Passage for review: Begin
Sharon sees chance for 'historic breakthrough'
Israeli leader Ariel Sharon said on Thursday conditions were right for an "historic breakthrough" on Middle East peace after measures taken by new Palestinian President Mahmoud Abbas to bring calm.
He said that if Palestinians worked to "fight terror," then Israel could move forward with a U.S.-backed peace "road map" meant to lead to a Palestinian state.
"I believe the conditions have been created to permit us and the Palestinians to reach an historic breakthrough, a breakthrough that will lead us to security and peace," Sharon told a business forum.
Palestinians said that in order to help Abbas who faces a strong challenge from militants, the Israelis had agreed in principle to pull back troops from West Bank cities reoccupied during a 4-year-old uprising and to free hundreds of jailed prisoners.
In a test of strength in the Gaza Strip on Thursday, the Islamic militant Hamas group appeared to have made a strong showing in municipal elections against Abbas's Fatah movement, according to an exit poll.
In a sign of a new U.S. push for Middle East peace, officials said Secretary of State Condoleezza Rice would visit the region early next month on the first trip of her new job.
A reduction in violence could lead to renewed peace talks under the U.S.-backed road map peace plan, launched in 2003 and stymied by bloodshed and the failure of both sides to meet their promises.
Hopes of progress have been raised by a dip in violence since Abbas was elected on Jan. 9 to succeed Yasser Arafat and began pursuing a truce deal with Hamas and other militant groups.
Passage for review: End
Data supplied: Begin
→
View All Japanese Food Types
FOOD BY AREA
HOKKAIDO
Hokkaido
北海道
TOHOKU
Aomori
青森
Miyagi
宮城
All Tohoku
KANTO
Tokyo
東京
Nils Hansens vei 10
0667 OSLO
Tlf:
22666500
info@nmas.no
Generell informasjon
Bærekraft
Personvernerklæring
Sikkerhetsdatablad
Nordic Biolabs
Data supplied: End
Data supplied: Begin
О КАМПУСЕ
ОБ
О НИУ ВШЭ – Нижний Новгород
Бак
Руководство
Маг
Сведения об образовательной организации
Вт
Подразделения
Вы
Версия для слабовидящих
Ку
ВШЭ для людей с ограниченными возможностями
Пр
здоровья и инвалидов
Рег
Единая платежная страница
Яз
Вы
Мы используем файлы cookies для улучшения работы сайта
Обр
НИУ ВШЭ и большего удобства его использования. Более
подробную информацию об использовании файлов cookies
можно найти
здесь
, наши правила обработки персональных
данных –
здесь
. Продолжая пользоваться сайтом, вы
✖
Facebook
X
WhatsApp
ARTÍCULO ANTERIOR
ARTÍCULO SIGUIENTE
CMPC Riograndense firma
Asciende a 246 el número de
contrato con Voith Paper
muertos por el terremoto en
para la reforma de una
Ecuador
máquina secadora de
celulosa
Data supplied: End
The problem
Update the Sharon article starting at "He said that" and ending at "a Palestinian state.", writing that part out again with "fight terror" changed to "stop violence". The rows have nothing to do with this.

Response to this exercise
He said that if Palestinians worked to "stop violence," then Israel could move forward with a U.S.-backed peace "road map" meant to lead to a Palestinian state.